··· Metin Alıntısı ···

"İçtihat Metni"
İNCELENEN KARARIN
MAHKEMESİ : ... Bölge Adliye Mahkemesi 39. Hukuk Dairesi
Taraflar arasındaki kamulaştırmasız el atılan taşınmaz bedelinin tahsili istemine ilişkin davada yapılan yargılama sonunda İlk Derece Mahkemesince davanın kabulüne karar verilmiştir.
Kararın davalı idare vekili tarafından istinaf edilmesi üzerine, Bölge Adliye Mahkemesince başvurunun esastan reddine karar verilmiştir.

··· Kayıtlı Bilgiler ···

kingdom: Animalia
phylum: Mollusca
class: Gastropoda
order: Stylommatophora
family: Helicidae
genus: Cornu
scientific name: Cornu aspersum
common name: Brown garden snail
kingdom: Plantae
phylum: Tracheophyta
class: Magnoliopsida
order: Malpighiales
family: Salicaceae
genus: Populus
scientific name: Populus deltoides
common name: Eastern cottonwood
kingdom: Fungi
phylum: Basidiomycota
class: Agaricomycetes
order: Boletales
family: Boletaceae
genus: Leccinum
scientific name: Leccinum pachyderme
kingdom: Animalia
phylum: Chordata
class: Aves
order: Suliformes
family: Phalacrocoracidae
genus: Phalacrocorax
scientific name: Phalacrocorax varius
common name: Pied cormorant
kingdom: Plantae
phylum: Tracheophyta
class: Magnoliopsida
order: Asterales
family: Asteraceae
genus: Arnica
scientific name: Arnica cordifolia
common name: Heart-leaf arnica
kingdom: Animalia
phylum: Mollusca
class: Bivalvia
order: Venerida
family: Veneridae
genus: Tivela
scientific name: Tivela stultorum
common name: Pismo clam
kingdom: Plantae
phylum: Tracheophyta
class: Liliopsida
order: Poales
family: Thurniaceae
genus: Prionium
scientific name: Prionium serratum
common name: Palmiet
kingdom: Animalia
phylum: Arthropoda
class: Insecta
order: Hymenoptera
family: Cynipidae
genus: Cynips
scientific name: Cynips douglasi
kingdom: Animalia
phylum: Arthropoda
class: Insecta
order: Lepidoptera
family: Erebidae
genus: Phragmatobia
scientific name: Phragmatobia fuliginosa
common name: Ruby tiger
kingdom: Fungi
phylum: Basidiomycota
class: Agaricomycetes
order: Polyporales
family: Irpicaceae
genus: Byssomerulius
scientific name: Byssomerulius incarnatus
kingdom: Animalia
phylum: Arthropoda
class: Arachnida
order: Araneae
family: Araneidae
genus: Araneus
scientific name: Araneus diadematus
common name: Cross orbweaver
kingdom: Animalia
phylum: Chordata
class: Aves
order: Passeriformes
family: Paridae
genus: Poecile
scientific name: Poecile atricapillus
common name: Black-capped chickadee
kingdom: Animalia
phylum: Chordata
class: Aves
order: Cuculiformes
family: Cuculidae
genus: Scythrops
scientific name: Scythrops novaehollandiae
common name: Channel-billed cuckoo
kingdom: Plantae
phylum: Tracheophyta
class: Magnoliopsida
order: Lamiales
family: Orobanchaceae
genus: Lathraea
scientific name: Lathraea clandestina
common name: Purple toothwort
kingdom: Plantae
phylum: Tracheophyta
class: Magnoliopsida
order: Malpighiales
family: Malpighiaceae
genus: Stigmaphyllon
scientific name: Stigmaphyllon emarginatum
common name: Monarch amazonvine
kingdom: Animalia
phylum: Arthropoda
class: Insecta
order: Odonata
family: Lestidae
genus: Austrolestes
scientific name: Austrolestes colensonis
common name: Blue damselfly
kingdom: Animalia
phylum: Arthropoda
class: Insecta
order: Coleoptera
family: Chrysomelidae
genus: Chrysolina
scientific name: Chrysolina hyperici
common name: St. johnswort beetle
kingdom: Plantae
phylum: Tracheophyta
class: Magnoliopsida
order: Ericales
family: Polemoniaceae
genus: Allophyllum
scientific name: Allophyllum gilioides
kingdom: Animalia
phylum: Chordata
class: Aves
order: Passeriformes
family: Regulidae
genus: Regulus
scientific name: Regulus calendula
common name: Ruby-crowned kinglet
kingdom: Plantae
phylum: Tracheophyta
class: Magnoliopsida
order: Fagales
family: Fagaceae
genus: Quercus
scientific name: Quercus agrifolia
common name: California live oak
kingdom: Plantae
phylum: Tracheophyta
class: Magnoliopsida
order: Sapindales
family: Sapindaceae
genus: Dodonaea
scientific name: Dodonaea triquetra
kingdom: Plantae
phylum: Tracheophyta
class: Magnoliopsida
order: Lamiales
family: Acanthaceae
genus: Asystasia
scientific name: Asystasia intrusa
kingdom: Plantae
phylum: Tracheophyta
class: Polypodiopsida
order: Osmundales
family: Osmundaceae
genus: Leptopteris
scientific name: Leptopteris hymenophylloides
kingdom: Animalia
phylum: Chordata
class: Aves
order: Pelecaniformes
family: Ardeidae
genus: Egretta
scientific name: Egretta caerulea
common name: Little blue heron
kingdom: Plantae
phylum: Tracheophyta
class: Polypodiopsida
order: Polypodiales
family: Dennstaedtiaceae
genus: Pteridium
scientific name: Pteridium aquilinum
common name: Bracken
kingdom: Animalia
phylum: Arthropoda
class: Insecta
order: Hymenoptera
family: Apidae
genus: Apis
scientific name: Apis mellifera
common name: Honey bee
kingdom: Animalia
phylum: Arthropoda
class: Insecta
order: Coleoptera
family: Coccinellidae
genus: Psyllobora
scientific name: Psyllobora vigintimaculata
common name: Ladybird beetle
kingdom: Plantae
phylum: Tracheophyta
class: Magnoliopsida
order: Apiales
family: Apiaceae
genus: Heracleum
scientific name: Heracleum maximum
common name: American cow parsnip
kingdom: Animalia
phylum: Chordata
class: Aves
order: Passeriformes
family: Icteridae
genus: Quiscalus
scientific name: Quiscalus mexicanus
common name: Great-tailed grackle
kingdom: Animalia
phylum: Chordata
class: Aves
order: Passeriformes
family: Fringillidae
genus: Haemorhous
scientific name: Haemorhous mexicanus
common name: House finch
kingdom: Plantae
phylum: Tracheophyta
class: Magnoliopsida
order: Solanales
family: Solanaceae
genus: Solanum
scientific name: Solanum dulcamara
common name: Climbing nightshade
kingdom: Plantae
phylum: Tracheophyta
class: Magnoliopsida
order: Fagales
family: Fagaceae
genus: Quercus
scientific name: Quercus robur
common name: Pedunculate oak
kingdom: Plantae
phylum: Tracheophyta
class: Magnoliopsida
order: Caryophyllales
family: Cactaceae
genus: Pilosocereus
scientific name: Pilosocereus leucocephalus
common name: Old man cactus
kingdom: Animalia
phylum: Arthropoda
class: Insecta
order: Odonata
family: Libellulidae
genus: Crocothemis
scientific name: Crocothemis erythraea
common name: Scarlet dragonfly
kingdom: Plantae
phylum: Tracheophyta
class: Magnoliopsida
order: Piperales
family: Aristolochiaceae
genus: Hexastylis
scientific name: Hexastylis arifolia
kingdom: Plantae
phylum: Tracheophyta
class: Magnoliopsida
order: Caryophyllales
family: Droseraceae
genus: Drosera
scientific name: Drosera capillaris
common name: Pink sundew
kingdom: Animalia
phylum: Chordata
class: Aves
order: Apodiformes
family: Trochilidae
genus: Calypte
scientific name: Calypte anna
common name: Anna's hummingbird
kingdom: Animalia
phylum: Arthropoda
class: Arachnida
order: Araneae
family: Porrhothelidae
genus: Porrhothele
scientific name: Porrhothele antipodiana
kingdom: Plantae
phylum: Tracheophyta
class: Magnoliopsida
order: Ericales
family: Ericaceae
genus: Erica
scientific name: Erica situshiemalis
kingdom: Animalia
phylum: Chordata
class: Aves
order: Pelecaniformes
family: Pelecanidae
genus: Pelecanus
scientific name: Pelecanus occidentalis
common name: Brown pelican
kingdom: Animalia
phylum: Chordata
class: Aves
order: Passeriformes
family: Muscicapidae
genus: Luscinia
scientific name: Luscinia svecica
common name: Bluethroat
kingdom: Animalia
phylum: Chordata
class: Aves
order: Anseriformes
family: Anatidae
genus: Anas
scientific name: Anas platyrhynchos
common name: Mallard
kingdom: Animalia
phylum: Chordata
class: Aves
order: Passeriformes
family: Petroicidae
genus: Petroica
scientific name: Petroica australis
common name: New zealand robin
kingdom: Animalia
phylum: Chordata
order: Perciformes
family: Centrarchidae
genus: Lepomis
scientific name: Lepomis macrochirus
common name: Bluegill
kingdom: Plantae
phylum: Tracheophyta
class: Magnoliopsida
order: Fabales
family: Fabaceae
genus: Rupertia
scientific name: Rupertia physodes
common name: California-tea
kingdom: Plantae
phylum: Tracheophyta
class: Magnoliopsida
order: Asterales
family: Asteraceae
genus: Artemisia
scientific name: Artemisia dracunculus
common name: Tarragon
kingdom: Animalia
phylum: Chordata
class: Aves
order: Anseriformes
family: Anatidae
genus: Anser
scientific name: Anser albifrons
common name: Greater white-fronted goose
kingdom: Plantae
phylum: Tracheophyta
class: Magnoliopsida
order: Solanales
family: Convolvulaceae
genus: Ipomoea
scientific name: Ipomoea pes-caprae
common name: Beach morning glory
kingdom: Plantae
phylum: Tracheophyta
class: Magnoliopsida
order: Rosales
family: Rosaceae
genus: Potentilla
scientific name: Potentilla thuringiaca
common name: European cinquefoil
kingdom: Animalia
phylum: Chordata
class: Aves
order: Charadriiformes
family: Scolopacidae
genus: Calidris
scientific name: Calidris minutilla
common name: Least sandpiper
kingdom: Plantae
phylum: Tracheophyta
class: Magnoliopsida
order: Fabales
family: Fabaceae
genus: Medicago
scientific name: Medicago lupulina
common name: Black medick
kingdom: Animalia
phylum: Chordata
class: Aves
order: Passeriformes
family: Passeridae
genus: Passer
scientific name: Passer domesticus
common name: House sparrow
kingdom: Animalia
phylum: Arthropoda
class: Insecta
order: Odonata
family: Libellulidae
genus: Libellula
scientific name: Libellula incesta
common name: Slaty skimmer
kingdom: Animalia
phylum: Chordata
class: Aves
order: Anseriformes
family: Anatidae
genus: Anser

···

# [Yazılı Talimat]
İçtihat metninin "İNCELENEN KARARIN" ile "reddine karar verilmiştir." ifadeleri arasında kalan bölümünü, bu iki ifade de dahil olmak üzere, hiçbir değişiklik yapmadan yeniden yazınız.

# [Doğru Sonuç]
İNCELENEN KARARIN
MAHKEMESİ : ... Bölge Adliye Mahkemesi 39. Hukuk Dairesi
Taraflar arasındaki kamulaştırmasız el atılan taşınmaz bedelinin tahsili istemine ilişkin davada yapılan yargılama sonunda İlk Derece Mahkemesince davanın kabulüne karar verilmiştir.
Kararın davalı idare vekili tarafından istinaf edilmesi üzerine, Bölge Adliye Mahkemesince başvurunun esastan reddine karar verilmiştir.